Um dos deleites de se trabalhar com fala e linguagem é presenciar a criação de metáforas. Com sorte, podemos participar ativamente desses momentos preciosos. Nesse sentido, observo três atividades que confluem: a realização da escrita criativa, ser criança e psicanalisar. Em relação a esta última, pouco importa se na poltrona ou no divã. O momento a que me refiro dá conta da passagem por um habitáculo, uma nascente. O nascedouro de linguagem é essa espécie de umbral de criação pertencente a qualquer falante, porém marcada de forma vívida nestes exemplos.
Casais, amigues e colegas também formam códigos próprios e piadas internas, é claro. De fato, penso que parte de nossa necessidade gregária está justamente nessas partilhas criadoras. Somos artistas e público uns dos outros, quer dizer, criamos e alguém próximo nos endossa, valida e, às vezes, difunde. É também no equívoco comunicacional, entre eles o translinguístico, que surgem as preciosidades.
Outro dia, minha enteada, que aos 7 anos está tendo seus primeiros contatos com o idioma português, me deixou com a orelha bastante atenta e sensível. Papá, !se me cayó la tapa!, disse. Ela estava falando com o pai dela sobre a tampinha de uma canetinha que caíra no carro; nada demais. O tom, a ênfase e a dramaticidade, no entanto, davam ares de coisa de muito mais grave. Por fim, terminamos rindo muito com a falsa metáfora que estalou em meu ouvido. Especialmente, rimos da minha decepção pelo dito não ser algo usual e, ao mesmo tempo, rimos da amplitude que a frase poderia tomar, das coisas mais escatológicas às mais cotidianas, como um esquecimento de uma informação importante ou pagar uma conta. Che, ahora se te cayó la tapa! Em tradução gaudéria poderia ser: Tchê, agora tu perdeu a tampa! – alusão grosseira à consciência repentina de incompletude. Na verdade, não vejo melhor razão para o cultivo sadio da metáfora: lembrar que por sermos incompletos há mil maneiras de se expressar.

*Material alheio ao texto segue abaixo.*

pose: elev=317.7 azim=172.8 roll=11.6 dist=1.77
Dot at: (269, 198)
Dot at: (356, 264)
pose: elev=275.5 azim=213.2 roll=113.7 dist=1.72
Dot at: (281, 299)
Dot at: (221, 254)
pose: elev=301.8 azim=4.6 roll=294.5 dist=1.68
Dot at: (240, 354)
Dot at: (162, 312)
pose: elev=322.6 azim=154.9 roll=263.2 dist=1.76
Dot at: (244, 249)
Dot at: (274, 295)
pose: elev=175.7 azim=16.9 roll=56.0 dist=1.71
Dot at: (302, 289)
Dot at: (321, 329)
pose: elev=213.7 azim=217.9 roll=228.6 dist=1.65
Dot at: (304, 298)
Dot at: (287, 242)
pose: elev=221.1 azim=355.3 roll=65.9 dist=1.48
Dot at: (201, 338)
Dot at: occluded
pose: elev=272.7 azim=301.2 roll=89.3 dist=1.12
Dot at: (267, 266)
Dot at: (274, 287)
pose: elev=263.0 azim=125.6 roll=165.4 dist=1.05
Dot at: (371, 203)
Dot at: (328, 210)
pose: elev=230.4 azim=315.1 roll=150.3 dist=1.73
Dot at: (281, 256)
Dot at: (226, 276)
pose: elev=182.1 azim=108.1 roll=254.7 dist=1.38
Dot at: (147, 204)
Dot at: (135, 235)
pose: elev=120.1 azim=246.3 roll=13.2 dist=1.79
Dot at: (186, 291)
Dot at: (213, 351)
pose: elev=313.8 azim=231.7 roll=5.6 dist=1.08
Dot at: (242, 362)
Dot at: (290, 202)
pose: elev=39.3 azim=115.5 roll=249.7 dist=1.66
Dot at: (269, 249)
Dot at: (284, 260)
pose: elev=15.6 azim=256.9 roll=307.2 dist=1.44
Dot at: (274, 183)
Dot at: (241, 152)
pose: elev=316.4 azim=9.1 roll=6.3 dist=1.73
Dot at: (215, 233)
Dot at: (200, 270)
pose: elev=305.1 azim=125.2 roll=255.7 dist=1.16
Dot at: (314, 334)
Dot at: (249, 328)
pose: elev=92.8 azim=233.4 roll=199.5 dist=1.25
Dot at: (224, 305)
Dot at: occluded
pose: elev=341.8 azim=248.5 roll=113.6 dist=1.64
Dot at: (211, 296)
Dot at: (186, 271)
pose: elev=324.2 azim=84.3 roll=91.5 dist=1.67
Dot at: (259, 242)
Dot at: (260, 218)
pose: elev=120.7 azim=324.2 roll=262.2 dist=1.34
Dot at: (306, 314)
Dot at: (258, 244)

Não é de hoje que, por diferentes razões, trabalho em espanhol. No entanto, nada se compara com viver o cotidiano íntimo em outro idioma; um abismo em relação ao uso da formalidade do idioma para trabalhar. Ainda assim, é em meu idioma nativo que coleciono pérolas do trabalho e depois as carrego comigo. É certo que muitas beiram o nonsense, ainda que efetivas em alguma situação de tratamento.
Certa vez me surpreendi dizendo a um paciente que ele estava cortando gelatina com uma espada katana. Ele estava fazendo um esforço descomunal para algo que a competência lhe sobrava, algo assim como fichar um texto que já havia lido 5 ou 6 vezes. Ou seja, ele já estava super afiado. Não se tratava nem de polimento, nem revisão, mas fazia isso porque senão o mérito não lhe bastava para a graça alcançada. Enfim, caminhos da neurose…
Agora bem, as metáforas não são eternas. A linguagem é viva e vai se recompondo com novas cores e formas. De qualquer forma, uma coisa é a linguagem morrer de morte natural, outra coisa é ser assassinada, ou pior, dizimada. Em nosso tempo – tão assimétrico em relação à capacidade cognitiva e à quantidade e qualidade de informação – observo com tristeza esses assassinatos à queima roupa. Por sorte, há esperança quando vejo memes tão inteligentes, mas isso não parece suficiente quando temos o câncer da pós-verdade e da ignorância, cuja habilidade linguística mor é o uso massivo de signos. Estes exigem prontidão acéfala e grupal. Em todo o caso, a gente vai levando. Enfim, é cada coisa que o mais comum é que caiam mesmo os butiás do bolso.